I'm with JustHost on shared hosting, the database server is on the localhost (at least that's what it says in PhpMyAdmin).

[Alexander]

Then the user or password you have set up is wrong. You should use the exact same username and password that you do to log in to PHPMyAdmin, or that you set up through their hosting control panel.

[hetra]

Oh okay then I'll try that.

[hetra]

Thank you, it did work, login is successful, however, since it's occurring in login.brezerd.net, would I have to change any code so that I could access the session data from across the site?

[liamzebedee]

Yes you would in fact. Since PHP initialises session variables on the domain its executing by default (unless specified in your PHP.ini file) you will need to change the code.

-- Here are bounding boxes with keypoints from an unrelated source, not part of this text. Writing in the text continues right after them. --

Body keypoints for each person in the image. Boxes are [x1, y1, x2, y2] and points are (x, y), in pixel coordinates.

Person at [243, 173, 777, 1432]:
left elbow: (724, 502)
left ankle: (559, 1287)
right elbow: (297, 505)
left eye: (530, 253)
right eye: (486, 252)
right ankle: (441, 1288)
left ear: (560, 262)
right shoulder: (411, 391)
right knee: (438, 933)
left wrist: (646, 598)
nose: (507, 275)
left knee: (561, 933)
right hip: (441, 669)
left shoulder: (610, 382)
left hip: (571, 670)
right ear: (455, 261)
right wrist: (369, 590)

You could either pass the variables to the other domain but this would get messy so I suggest you use this code-

ini_set('session.cookie_domain',

substr($_SERVER['SERVER_NAME'],strpos($_SERVER['SERVER_NAME'],"."),100));

session_start();

If you are using a template file I suggest you put this at the top (before any code, so you won't get the output already sent error) so It will always instantiate session variables on the second level domain ( brezerd.net ) not the subdomain ( login.brezerd.net )

[hetra]

I already have that code in the template file (that's one of the reasons I gave code).

[liamzebedee]

session_register()

is a deprecated function in checklogin.php, the file you use to init the session variables.

Warning
This function has been DEPRECATED as of PHP 5.3.0. Relying on this feature is highly discouraged.

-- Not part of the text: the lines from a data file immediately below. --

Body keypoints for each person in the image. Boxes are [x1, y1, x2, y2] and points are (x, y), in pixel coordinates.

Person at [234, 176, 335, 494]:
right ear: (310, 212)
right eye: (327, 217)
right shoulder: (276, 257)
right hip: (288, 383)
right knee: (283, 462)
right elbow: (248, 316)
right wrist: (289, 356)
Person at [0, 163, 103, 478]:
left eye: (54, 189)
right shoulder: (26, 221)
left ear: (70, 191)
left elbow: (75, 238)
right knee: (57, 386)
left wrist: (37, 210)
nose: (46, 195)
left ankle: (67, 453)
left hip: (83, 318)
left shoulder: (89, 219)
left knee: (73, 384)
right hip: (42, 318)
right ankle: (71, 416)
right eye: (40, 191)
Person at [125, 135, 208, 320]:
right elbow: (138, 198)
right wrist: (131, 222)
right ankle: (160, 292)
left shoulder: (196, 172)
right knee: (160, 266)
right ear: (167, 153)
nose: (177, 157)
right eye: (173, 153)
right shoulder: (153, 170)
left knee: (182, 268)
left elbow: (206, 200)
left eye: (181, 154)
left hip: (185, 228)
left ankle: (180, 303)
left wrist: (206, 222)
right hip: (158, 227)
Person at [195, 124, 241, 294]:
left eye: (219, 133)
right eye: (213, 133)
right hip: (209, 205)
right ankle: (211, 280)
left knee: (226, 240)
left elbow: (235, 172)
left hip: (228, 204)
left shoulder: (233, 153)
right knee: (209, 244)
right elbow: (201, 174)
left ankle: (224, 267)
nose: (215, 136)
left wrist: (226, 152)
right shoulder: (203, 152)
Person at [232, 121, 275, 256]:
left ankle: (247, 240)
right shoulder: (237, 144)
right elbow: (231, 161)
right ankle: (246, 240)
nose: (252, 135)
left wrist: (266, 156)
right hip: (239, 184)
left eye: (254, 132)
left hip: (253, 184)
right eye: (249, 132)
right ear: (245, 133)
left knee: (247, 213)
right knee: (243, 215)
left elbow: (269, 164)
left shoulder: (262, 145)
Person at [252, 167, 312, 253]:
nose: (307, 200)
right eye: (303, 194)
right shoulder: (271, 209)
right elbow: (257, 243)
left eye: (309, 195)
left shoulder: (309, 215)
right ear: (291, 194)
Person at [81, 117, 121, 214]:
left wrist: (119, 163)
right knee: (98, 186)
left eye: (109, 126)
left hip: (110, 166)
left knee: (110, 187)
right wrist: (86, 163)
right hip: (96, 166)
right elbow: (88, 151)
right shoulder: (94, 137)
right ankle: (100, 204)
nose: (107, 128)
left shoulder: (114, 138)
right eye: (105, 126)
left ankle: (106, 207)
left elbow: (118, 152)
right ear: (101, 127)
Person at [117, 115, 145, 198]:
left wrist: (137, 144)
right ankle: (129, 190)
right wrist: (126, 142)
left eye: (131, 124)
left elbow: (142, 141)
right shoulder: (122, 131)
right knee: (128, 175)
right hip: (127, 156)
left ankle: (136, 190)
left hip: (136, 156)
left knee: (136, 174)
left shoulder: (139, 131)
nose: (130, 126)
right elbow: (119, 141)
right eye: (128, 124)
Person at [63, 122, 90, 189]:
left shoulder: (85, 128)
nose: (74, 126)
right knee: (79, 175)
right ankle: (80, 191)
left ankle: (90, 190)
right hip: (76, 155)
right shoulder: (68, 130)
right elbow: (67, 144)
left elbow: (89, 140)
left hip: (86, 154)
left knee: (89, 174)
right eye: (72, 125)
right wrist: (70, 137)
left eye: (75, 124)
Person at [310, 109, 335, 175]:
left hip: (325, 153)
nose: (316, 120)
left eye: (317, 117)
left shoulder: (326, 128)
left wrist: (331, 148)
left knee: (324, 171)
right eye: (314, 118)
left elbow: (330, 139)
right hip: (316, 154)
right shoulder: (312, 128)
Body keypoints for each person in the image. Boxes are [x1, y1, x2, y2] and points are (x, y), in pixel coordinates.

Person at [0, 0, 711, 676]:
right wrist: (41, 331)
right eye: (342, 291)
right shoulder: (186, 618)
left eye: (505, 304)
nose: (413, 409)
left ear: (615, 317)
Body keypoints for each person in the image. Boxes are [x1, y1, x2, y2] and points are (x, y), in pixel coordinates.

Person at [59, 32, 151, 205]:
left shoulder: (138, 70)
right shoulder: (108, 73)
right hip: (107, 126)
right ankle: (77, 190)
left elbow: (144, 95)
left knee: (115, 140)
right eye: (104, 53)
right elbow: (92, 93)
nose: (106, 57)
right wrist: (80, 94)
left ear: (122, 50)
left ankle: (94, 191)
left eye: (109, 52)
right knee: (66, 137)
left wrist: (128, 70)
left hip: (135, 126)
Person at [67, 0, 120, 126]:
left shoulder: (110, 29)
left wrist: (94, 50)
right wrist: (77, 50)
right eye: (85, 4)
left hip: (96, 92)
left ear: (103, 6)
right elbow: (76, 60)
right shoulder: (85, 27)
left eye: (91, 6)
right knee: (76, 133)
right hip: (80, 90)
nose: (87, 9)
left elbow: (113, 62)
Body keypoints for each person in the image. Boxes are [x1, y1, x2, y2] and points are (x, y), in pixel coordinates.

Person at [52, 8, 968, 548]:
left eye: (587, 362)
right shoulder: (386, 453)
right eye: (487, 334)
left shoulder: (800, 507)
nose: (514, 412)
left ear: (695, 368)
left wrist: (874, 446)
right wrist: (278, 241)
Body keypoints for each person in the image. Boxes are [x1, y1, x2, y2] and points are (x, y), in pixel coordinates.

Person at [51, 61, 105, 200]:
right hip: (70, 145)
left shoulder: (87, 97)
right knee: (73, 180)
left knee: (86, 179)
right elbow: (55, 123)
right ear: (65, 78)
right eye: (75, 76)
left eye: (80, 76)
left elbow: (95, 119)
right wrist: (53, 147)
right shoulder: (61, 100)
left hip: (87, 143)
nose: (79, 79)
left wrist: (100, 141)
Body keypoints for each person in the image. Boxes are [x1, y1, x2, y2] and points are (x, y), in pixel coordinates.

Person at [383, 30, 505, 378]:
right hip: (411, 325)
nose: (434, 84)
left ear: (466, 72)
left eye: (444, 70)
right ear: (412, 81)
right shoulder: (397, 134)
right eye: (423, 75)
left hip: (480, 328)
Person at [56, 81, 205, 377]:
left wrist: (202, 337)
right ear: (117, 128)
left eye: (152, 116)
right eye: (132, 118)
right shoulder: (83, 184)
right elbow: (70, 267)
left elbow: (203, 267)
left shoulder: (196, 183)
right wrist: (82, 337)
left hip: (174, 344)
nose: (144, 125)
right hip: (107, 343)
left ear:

In PHP 5.3.0 and higher we initialise variables with-

$_SESSION["variable name"] = "value";

. Be careful to use the function

session_start();

before anything because its the function that initialises the session.

[hetra]

UPDATE:

Current code after modifications:

checklogin.php:

<?php

ini_set('session.cookie_domain',

substr($_SERVER['SERVER_NAME'],strpos($_SERVER['SERVER_NAME'],"."),100));

ob_start();

$host="localhost"; // Host name 

$username="brezerd1"; // Mysql username 

$password=""; // Mysql password 

$db_name="brezerd1_users"; // Database name 

$tbl_name="members"; // Table name


// Connect to server and select databse.

mysql_connect("$host", "$username", "$password")or die("cannot connect"); 

mysql_select_db("$db_name")or die("cannot select DB");


// Define $myusername and $mypassword 

$myusername=$_POST['myusername']; 

$mypassword=$_POST['mypassword'];


// To protect MySQL injection (more detail about MySQL injection)

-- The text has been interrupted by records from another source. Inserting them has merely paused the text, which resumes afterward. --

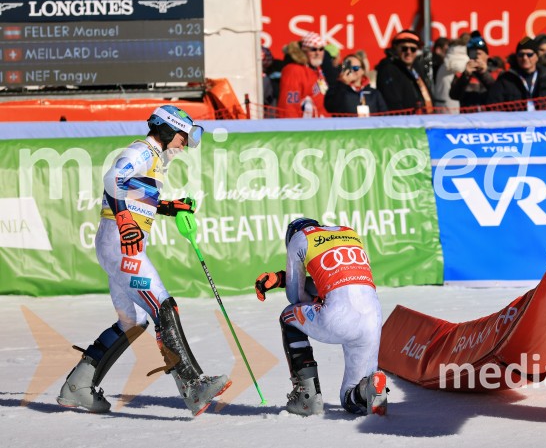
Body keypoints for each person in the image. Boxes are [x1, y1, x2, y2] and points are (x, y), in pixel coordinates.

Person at [58, 106, 230, 416]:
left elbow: (131, 191)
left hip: (116, 244)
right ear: (165, 131)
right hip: (122, 243)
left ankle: (78, 386)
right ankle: (192, 385)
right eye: (183, 136)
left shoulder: (154, 158)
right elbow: (114, 179)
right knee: (163, 305)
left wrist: (165, 207)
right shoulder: (144, 150)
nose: (185, 145)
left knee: (133, 321)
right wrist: (124, 220)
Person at [254, 217, 388, 417]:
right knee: (349, 396)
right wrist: (281, 279)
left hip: (337, 318)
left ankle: (306, 397)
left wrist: (288, 281)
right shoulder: (349, 232)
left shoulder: (299, 238)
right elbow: (338, 279)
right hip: (372, 318)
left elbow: (296, 297)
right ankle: (368, 389)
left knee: (288, 316)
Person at [487, 36, 546, 109]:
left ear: (537, 57)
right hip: (516, 120)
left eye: (529, 55)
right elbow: (494, 107)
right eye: (521, 55)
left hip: (544, 120)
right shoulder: (505, 80)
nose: (525, 58)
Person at [376, 29, 433, 113]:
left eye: (413, 49)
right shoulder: (388, 69)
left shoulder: (416, 68)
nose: (408, 52)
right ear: (395, 48)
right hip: (404, 122)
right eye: (404, 48)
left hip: (423, 120)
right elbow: (393, 103)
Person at [278, 32, 331, 118]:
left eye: (321, 49)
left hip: (318, 124)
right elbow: (288, 107)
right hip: (302, 126)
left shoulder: (317, 70)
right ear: (304, 51)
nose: (318, 53)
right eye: (313, 49)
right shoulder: (294, 70)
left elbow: (319, 104)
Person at [324, 54, 388, 115]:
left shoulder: (374, 93)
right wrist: (343, 84)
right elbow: (331, 107)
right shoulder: (336, 89)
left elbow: (384, 116)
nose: (351, 71)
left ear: (362, 70)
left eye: (355, 68)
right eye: (347, 68)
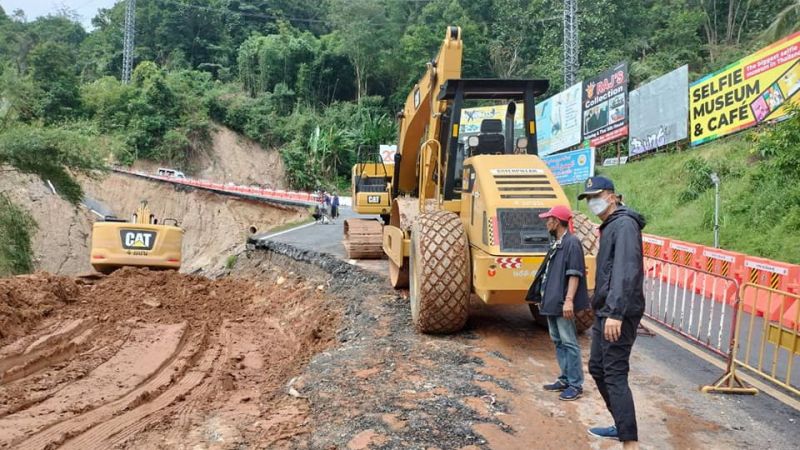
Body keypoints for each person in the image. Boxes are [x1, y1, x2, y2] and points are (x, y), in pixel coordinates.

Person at [578, 176, 646, 448]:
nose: (591, 202)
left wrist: (615, 312)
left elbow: (625, 270)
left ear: (611, 196)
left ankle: (629, 441)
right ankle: (621, 423)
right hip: (606, 308)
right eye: (588, 198)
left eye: (595, 196)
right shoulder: (612, 226)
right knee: (597, 367)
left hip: (619, 311)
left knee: (615, 372)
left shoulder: (625, 225)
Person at [526, 205, 589, 401]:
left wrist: (569, 300)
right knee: (558, 340)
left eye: (548, 219)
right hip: (552, 303)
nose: (546, 223)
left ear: (556, 221)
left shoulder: (572, 243)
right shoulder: (558, 243)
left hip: (562, 303)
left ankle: (575, 384)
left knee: (569, 342)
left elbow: (574, 274)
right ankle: (564, 378)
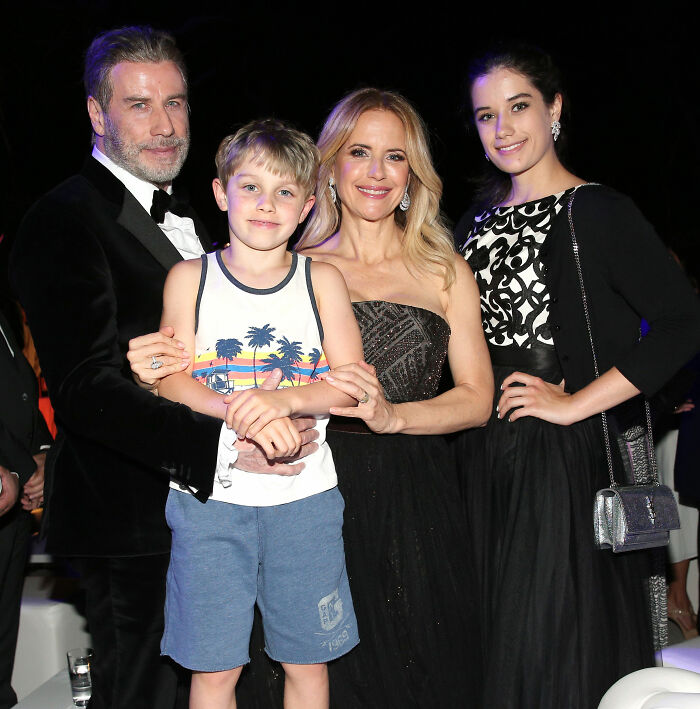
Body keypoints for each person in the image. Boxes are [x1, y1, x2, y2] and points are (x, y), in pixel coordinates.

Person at [9, 26, 317, 709]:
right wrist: (227, 447)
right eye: (140, 104)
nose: (165, 125)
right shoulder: (62, 219)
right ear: (97, 113)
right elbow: (85, 388)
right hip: (130, 520)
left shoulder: (209, 220)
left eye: (175, 102)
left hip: (224, 513)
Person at [453, 44, 700, 708]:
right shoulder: (472, 223)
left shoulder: (599, 210)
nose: (502, 128)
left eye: (518, 107)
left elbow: (683, 322)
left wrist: (575, 403)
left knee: (552, 645)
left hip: (566, 460)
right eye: (485, 115)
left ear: (554, 108)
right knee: (492, 637)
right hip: (481, 453)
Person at [294, 88, 493, 708]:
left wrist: (394, 417)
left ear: (413, 174)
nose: (377, 172)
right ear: (330, 166)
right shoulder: (292, 267)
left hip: (417, 496)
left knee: (425, 665)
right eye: (359, 152)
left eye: (395, 156)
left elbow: (477, 399)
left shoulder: (445, 271)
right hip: (311, 489)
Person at [156, 119, 363, 709]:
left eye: (285, 191)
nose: (266, 205)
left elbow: (351, 387)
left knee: (307, 664)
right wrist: (242, 412)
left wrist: (284, 401)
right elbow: (170, 380)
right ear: (221, 193)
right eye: (250, 187)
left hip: (305, 502)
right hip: (208, 504)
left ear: (306, 208)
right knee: (214, 671)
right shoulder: (188, 278)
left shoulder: (322, 280)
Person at [0, 306, 51, 709]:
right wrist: (20, 467)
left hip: (11, 509)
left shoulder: (5, 312)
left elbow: (20, 392)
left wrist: (43, 455)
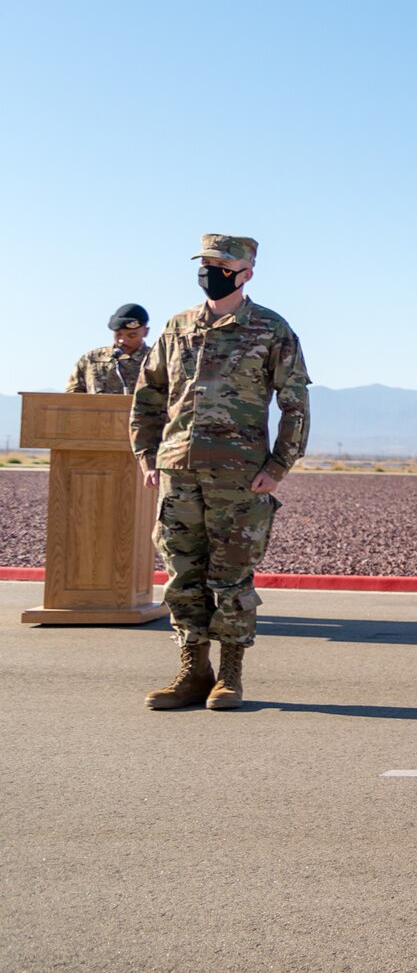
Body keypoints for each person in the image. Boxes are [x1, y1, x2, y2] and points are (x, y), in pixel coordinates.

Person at [131, 235, 311, 711]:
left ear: (246, 272)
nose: (210, 271)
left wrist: (278, 466)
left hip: (240, 475)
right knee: (181, 574)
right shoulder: (177, 326)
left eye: (222, 264)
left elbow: (295, 404)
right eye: (206, 263)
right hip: (178, 471)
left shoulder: (271, 328)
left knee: (231, 576)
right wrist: (148, 457)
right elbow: (148, 397)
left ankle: (229, 675)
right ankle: (193, 670)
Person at [64, 304, 151, 394]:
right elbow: (72, 395)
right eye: (118, 334)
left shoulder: (155, 360)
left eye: (131, 335)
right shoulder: (91, 359)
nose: (123, 340)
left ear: (146, 332)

$myusername = stripslashes($myusername);

$mypassword = stripslashes($mypassword);

$myusername = mysql_real_escape_string($myusername);

$mypassword = mysql_real_escape_string($mypassword);


$sql="SELECT * FROM $tbl_name WHERE username='$myusername' and password='$mypassword'";

$result=mysql_query($sql);



// Mysql_num_row is counting table row

$count=mysql_num_rows($result);

// If result matched $myusername and $mypassword, table row must be 1 row


if($count==1){

// Register $myusername, $mypassword and redirect to file "login_success.php"

session_start();

$_SESSION[myusername];

$_SESSION[mypassword];

header("location:login_success.php");

}

else {


header("location:index.php");

echo "Error";


}

ob_end_flush();

?>

login_success.php:

<? 

ini_set('session.cookie_domain',

substr($_SERVER['SERVER_NAME'],strpos($_SERVER['SERVER_NAME'],"."),100));

session_start();

$timestamp = time();

$username = $_SESSION['myusername'];

$password = $_SESSION['mypassword'];

$BIDAN =$_SESSION['bidan'];

$logFile = "util/log.txt";

$logString = $timestamp."  ".$BIDAN." ".$username." ".$password." Logged In\n"; 

$openedLogFile = fopen($logFile, "a+");

echo "<b>"."Welcome ". $username."</b>";

if ($username !=null && $password !=null && $timestampe !=null && $logString !=null )

{

	fopen($logFile, "a+");

	file_put_contents($logFile, $logString, FILE_APPEND | FILE_EX);

	fclose($openedLogFile);	

}

else

{

	Header("location:index.php");

}

if(!session_is_registered(myusername))

{

	header("location:index.php");

}

?>

<html>

<body>

<br>

Login Successful!

<a HREF="/Logout.php">Logout</a>

</body>

</html>

Edited by Hunter100, 16 April 2011 - 10:06 PM.